Cryogenic capacity is the next piece of the puzzle. To turn wet gas into dry gas the heavy ends are first concentrated and removed from the gas stream cryogenically. These units will come on stream this year. The billion or so dollars of capex that's been required to process wet gas has also been a drag on the stock. The market gives you nothing for investing for the future, it's only interested in what's happening now to produce profits.
The goal of this section has been to establish that Apache has built a singular asset in the Permian basin with the capacity to make immediate contributions to cash flow. All aspects of the production cycle appear to be in place.
• Resource development at a high level with costs declining per well and recoveries meeting or exceeding industry standards for wells in this region
• Processing infrastructure in place as capex winds down.
• Take-off agreements in place with third parties for gas delivery to sales markets.
But, Apache is more than just its Permian assets. Not discussed in this article for the sake of brevity are the other assets. We'll bulletize them now for completeness.
• Altus Midstream, Altus Midstream was formed as a JV with Kayne Anderson to service Alpine High's needs. It will be operated as a standalone C-Corp with Apache owning 80%. Trading currently at $5.85/share, it currently boasts a market cap of $1.9 bn.
• Egyptian PSC Apache has operated in Egypt for a number of years, and has recently been awarded new Production Sharing Concessions, PSC's that give it many years of expansion potential.

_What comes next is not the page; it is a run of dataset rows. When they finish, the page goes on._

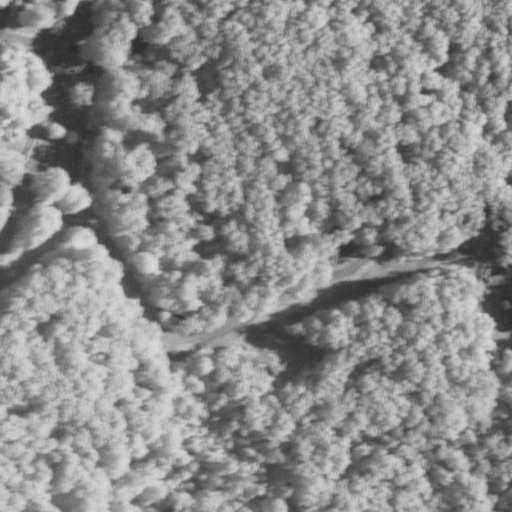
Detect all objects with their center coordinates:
road: (5, 10)
building: (51, 19)
building: (51, 67)
building: (90, 76)
building: (502, 305)
road: (231, 328)
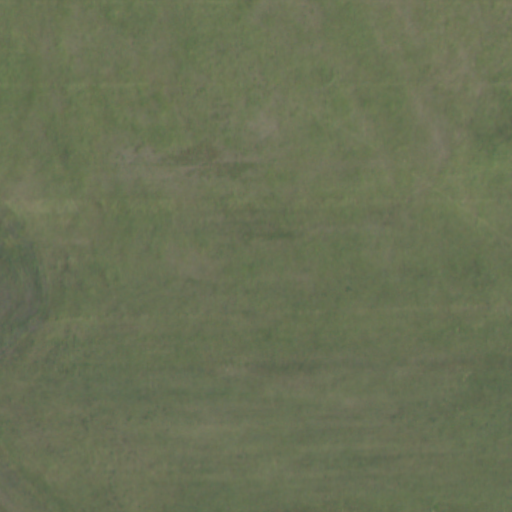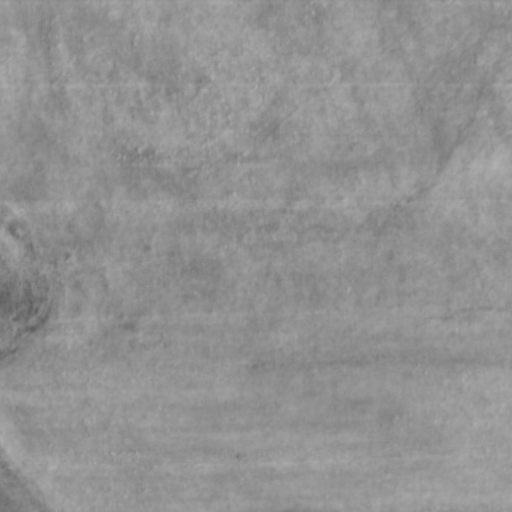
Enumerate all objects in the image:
quarry: (256, 255)
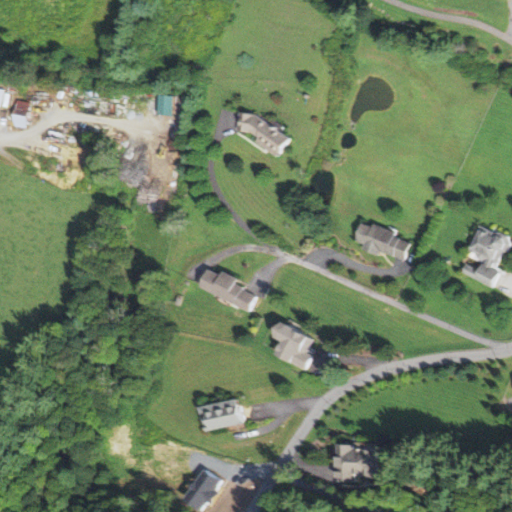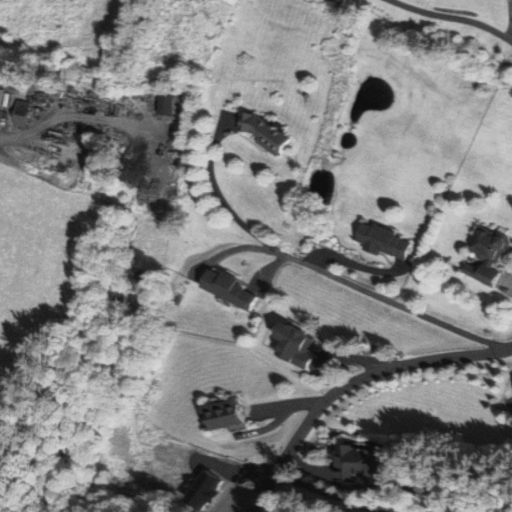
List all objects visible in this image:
road: (451, 18)
building: (16, 116)
road: (73, 117)
building: (260, 135)
road: (219, 191)
building: (382, 243)
building: (482, 256)
road: (355, 263)
building: (227, 292)
road: (390, 302)
building: (290, 348)
road: (351, 384)
building: (221, 416)
building: (356, 464)
road: (326, 493)
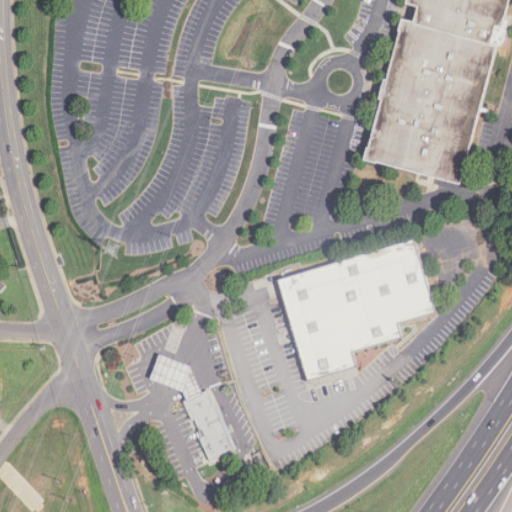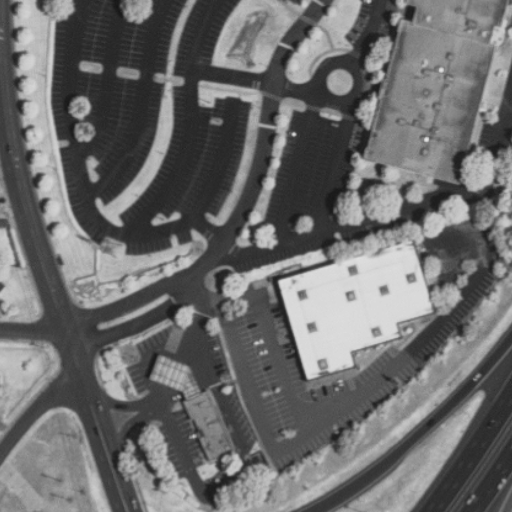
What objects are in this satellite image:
road: (75, 17)
road: (315, 25)
road: (220, 74)
road: (319, 76)
road: (108, 81)
building: (437, 86)
building: (436, 90)
road: (243, 92)
road: (4, 103)
road: (144, 107)
road: (179, 159)
road: (336, 166)
road: (221, 167)
road: (300, 168)
road: (497, 168)
road: (84, 190)
road: (245, 206)
power tower: (111, 253)
road: (46, 259)
building: (1, 282)
building: (2, 285)
building: (355, 306)
building: (357, 306)
road: (36, 332)
road: (194, 333)
road: (273, 340)
road: (172, 377)
road: (363, 393)
road: (160, 398)
road: (122, 405)
building: (197, 405)
road: (37, 409)
building: (196, 410)
road: (127, 428)
road: (418, 433)
road: (473, 453)
road: (492, 482)
road: (508, 504)
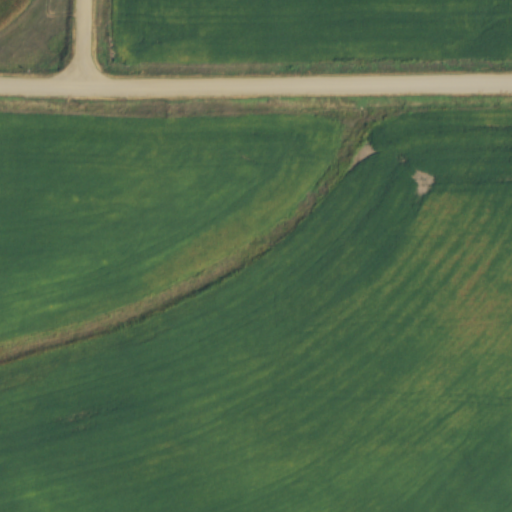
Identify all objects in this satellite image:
road: (79, 41)
road: (255, 81)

• North Sea Apache entered the North Sea with the 2012 purchase of ExxonMobil's, Beryl field, and later with the acquisition of BP's Forties Field. In that time it has found significant new amounts of oil. Garten, produced from Beryl Alpha platform has already produced over a million barrels of oil, with additional recoverable reserves of 9-10 mm bbl. Apache has identified two new drilling locations based on the success of Garten.
• Suriname The area on the in-set map outlined in gray with the multiple green dots represents XOMs Stabroeck field development. If you read news related to energy topics, you have to be familiar with Stabroeck. It's the most significant exploration discovery in the western hemisphere in many years. Apache holds a PSC from Suriname for blocks directly adjacent to Stabroeck, and inline with the trend of announced discoveries in that field. Apache drilled a duster in Block 53 back in 2017. Now after examining seismic data for a couple years it's ready to try again in Block 58, later this year. Success could profoundly impact Apache, as XOM has found nearly 4-bn bbl so far in Stabroeck. Apache owns 100% of Block 58.
Suitors for Apache?
Who might be interested? Obviously Shell, which has publically stated as being in the market for a Permian acquisition. Perhaps Occidental Petroleum, (OXY) (which might be a target all by itself)? OXY was in the hunt for Anadarko, and actually outbid CVX on per share basis. There are some who feel there may be another shoe to drop in this matter. Anadarko shareholders have to be rubbing their hands with glee at this prospect, as any new bid would now have to account for the $1 bn breakup fee in the agreement with CVX.
Apache is a prime target to be snapped up a global Super Major, or National Oil company. The game is afoot, thanks to Chevron. All we can do now is wait. Of course, nothing may happen at all in this regard. You never can tell the future with any accuracy.
My view though, we won’t have long to wait!